== DATA SHOWN ==

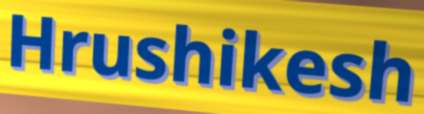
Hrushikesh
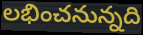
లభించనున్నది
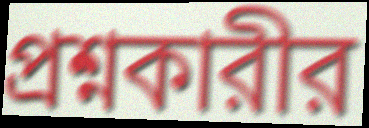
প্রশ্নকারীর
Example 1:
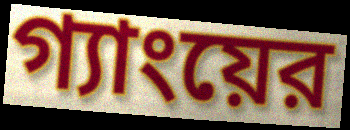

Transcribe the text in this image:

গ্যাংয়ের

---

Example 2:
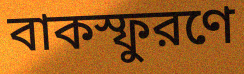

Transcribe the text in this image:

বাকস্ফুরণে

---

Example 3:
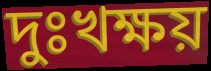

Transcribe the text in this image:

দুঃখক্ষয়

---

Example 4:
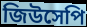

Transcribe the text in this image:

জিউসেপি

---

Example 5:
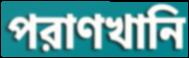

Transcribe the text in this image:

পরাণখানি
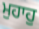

===

_TASK REQUIREMENTS_. If a line in the data above contains "Example", return that line.

_EXERCISE RESPONSE_.
Example 1:
Example 2:
Example 3:
Example 4:
Example 5:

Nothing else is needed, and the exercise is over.